Sonya hurried out to meet Tad Muller, a tall red-headed woman who always wore bright red lipstick and her hair swept up and back. Tad was a painter; her muses were cowboys and dogs. Two of her paintings hung in the guesthouse, one of a young boy, eight or nine, in a too-big cowboy hat and slim jeans bunched under a big belt buckle at his even slimmer waist, a lasso in his gloved hand. The other was a rear view of a cowboy mounted on his horse looking over his shoulder and beyond the frame. He had a spectacular ass. So did the rodeo cowboys in a series of 1950s black-and-white photos hanging on the opposite wall. At a gallery in town, an artist had painted cowboys as if in stained glass, the folds of their jeans each a pane of indigo. “Did you see the butt one?” the gallery owner had asked Sonya, out wandering alone while Mitchell napped. “Cowboys have great asses, don’t they?” Sonya replied. The woman was very thin, in her 50s, platinum blonde, and she wore an ivory linen shift that hung, perfect and unwrinkled, to her ankles. Her lids were silver, her lips frosted pink. “We should all ride,” she said sweetly.
Sonya held the screen door open to Tad, who remained outside. “There’s a buzzard display, if you want to come see it,” Tad said. “They just got back into town.” It took Sonya moment to focus, first on Tad, and then beyond her, to see the birds in the sky above the dip between the two mountains viewed through the screen door, to stop listening to Douglas and Mitchell splashing in the tub and to understand what Tad meant by a buzzard display.
“God. They’re just floating,” Sonya said and stood still. Tad was gazing up. “It just–” the woman touched her fingers to her heart, “brings tears to my eyes.” She left Sonya standing there, walked the 22 steps up to her house above, and squatted on the crumbling cement retaining wall at the end of her walkway and watched, absorbed.
The buzzards numbered more than 20. Sonya released her shoulders and her brow, her jaw, which she usually clenched without realizing it.

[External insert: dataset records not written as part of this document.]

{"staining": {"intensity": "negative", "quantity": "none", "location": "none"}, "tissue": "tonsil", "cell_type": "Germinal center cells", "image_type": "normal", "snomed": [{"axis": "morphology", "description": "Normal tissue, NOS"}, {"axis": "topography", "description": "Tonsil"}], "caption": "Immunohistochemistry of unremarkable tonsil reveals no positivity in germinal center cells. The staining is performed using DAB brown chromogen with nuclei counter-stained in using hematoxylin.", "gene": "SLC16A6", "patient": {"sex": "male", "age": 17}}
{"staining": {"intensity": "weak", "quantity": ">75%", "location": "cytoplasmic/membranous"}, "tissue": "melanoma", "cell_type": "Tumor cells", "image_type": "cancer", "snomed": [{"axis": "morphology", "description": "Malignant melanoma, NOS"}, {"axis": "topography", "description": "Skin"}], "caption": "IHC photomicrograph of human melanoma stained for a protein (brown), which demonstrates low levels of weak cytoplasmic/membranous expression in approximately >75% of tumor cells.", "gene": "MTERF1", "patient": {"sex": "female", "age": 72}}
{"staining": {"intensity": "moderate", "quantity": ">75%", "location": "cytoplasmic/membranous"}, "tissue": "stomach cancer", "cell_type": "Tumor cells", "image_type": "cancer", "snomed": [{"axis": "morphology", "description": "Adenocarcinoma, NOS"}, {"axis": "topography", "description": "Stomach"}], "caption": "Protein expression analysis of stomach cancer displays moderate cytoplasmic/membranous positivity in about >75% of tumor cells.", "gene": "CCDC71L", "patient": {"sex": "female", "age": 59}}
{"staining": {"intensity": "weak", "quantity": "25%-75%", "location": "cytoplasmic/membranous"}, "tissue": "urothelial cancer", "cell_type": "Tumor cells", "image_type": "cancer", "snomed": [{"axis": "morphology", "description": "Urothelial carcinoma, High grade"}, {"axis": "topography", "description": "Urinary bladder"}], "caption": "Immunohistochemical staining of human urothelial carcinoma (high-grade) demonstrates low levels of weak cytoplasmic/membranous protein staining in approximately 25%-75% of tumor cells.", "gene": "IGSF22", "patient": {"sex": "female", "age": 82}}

She tried to make a pattern of the birds as they braided the sky, weaving in and out, sometimes dropping and sometimes lifting, never predictable, never in time, yet always graceful. She was watching the fall and rise of air currents, Sonya realized, but it was more than that. The birds’ wings were outspread, their hearts bared in their breasts and buoyed by the dusk, the cooling air. They flapped their wings at uneven intervals — it was not as perfect as a painting or a poem. Their dance was sporadic and yet it was still a dance. They were beautiful not because they didn’t know they were beautiful but because they were doing what made them happy.
Suddenly Sonya felt nagged by Mitchell’s bedtime fast approaching and went back inside. “It was Tad,” she told Douglas, naked in the cloudy bath water, his receding hair wet, his eyes crimped at the corners, his half-tanned-half-pasty arms handing her their perfect little son. “Baff. Baff. Daddy. Baff. Mitchell. Baff,” Mitchell told her.
Douglas looked expectantly at Sonya, who shrugged. “She just wanted to show us some birds.”